If I could write clever descriptions I wouldn't be blogging.

Monday, February 21, 2005

Valparaiso, mi amor

The coastal port city Valparaiso is Chile’s second largest city and, in my opinion, one of the most beautiful places in the world. The closest comparison I have for Valparaiso would be San Francisco, but the San Francisco of 50 years ago or more. Like San Francisco, the city hugs the hills at the edge of the sea, with weather-beaten buildings slung at absurd angles on the slopes. But the city is more than just beautiful. It has a depth, a magic, and a mystery of the kind that San Francisco used to have but is gradually losing to glass condominiums and boutique coffee shops. In Valparaiso, chips of green, red, and blue paint flake off of the aging walls, stray dogs roam the thoroughfares, and everywhere there are cobblestone side streets and shadowy alleys. The city seems to breathe sweet and briny from both its proud civic buildings and its ancient brothels built for generation after generation of Chilean lonely sailors on shore leave.

Our main stop was a curious house named “La Sebastiana” in the scattered hillside neighborhood of Cerro Bellavista: one of the three surviving houses of the Chilean poet Pablo Neruda. Neruda was an outspoken socialist, an ambassador to France, a presidential candidate, a Nobel Prize winner, and one of the most important poets of the twentieth century. He also has a reputation as a hopeless romantic, so I have a little extra sympathy for him. On my birthday my Chilean family gave me “Versos del Capitan”, a collection of love poems that Neruda wrote to his mistress while living in Italy. I read part of one of them to my host mother. She squealed and exclaimed, “Oh, that’s BEAUTIFUL! I have to go tell Katya.” She then grabbed the book out of my hands and ran to the next room to call her best friend.

“I wish a man would say that to ME!” Katya told her.

“I know, me too!” replied Marcela. “I had to hear it from DAVID!”

Neruda’s house is decorated with the memorabilia of a lifetime of travels around the world, and reflects the poet’s own unique, and sometimes bizarre, sensibility. He built the floors intentionally squeaky to remind him of the sea. He mixed and matched tiles and paint colors in every room. His favorite chair, which he called La Nube (The Cloud) has been carefully preserved. Looming over his bedroom is a life-sized, black and white photo of Walt Whitman, his favorite English-language poet. “What thoughts I have of you tonight, Walt Whitman…” I whispered to myself. A favorite line from an Allen Ginsberg poem.

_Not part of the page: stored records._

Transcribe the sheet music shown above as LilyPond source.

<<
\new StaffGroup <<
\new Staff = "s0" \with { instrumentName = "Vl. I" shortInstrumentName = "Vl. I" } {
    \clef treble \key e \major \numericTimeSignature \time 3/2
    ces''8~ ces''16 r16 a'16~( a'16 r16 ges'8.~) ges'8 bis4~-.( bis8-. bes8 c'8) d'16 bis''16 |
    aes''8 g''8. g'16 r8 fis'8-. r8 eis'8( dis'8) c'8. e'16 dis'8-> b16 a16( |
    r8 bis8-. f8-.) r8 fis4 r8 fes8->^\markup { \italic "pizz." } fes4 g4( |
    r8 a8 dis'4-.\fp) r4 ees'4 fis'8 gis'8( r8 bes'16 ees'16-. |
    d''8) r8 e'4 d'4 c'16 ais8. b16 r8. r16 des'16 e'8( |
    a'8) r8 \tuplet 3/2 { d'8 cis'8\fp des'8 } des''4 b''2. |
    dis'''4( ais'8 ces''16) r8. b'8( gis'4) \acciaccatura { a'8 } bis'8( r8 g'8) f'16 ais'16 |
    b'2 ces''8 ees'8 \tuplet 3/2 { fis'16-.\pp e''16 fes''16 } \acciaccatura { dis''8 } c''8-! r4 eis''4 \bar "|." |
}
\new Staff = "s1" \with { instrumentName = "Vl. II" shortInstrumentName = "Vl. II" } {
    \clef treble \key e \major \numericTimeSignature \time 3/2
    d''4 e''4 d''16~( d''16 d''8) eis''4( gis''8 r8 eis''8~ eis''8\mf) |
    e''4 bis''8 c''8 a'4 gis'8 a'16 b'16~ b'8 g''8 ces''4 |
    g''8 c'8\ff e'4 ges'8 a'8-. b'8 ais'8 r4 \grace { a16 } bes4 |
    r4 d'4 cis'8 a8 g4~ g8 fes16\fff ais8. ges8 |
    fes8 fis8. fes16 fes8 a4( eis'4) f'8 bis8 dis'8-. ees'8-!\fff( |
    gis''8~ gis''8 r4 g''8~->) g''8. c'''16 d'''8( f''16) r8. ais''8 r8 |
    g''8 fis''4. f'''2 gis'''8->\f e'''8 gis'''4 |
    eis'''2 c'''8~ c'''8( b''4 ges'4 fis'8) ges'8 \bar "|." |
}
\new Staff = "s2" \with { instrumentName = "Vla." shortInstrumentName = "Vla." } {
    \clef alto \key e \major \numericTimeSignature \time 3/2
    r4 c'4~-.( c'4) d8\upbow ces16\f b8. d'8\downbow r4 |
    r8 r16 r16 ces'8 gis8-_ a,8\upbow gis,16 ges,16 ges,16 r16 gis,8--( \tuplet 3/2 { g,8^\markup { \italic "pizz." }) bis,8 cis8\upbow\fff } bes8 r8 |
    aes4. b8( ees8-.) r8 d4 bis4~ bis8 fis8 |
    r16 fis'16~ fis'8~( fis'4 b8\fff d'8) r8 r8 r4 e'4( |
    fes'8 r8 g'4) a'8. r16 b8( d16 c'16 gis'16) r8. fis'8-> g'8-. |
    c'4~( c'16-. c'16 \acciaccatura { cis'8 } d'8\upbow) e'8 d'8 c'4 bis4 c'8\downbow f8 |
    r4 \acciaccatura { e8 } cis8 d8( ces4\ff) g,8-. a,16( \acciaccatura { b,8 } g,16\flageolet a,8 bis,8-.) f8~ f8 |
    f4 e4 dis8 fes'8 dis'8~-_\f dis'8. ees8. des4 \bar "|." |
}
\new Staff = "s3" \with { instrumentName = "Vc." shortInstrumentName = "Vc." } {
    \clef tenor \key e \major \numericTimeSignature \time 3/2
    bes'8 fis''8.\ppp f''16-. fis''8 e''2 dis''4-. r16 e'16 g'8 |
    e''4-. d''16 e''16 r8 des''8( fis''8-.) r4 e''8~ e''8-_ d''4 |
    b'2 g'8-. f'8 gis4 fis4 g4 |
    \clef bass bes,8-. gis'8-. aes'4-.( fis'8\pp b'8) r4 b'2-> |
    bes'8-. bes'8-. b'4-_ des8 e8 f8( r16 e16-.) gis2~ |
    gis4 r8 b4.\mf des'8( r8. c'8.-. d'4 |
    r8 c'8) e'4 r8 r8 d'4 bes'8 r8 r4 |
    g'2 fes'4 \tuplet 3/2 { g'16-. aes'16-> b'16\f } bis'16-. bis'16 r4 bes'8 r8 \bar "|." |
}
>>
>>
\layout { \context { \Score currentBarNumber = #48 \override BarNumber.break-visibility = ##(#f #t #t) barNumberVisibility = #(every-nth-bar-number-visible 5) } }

After seeing the house we walked down the hill to eat lunch, taking a winding path through an informal outdoor museum of murals painted on walls and the sides of buildings, el Museo al Aire. The museum route was only recently restored. Many of the streets of Valparaiso are so steep that there is no trash pick-up service, and it has only been in the last couple of years that the city has finally made an effort to clean up the route along the murals. “Valparaiso is a city where one walks with their eyes both in the heavens and in the earth,” a local told me. It was a romantic way of telling me to watch out for dog poop. Small packs of stray dogs roamed lazily about the city, sniffing for the tourists who may be willing to share some bread or an extra scrap of carne.

We ate in a rotating restaurant at the top of one of the city’s high-rise hotels. As with our trip to Concepcion, the Bings paid our tab—fortunate because this place looked pricey. From the top we could see for miles around—the sea, the hills, the rubble-strewn parking lot next door that had been a market until the last big earthquake, and the rusting hulks of shipwrecks along the breakwater dissolving into the salt and spray.

“Y el tiempo se escurrio y sus ojos se le llenaron de amaneceres. Y del mar se enamoro y su cuerpo se enrraizo en el muelle.”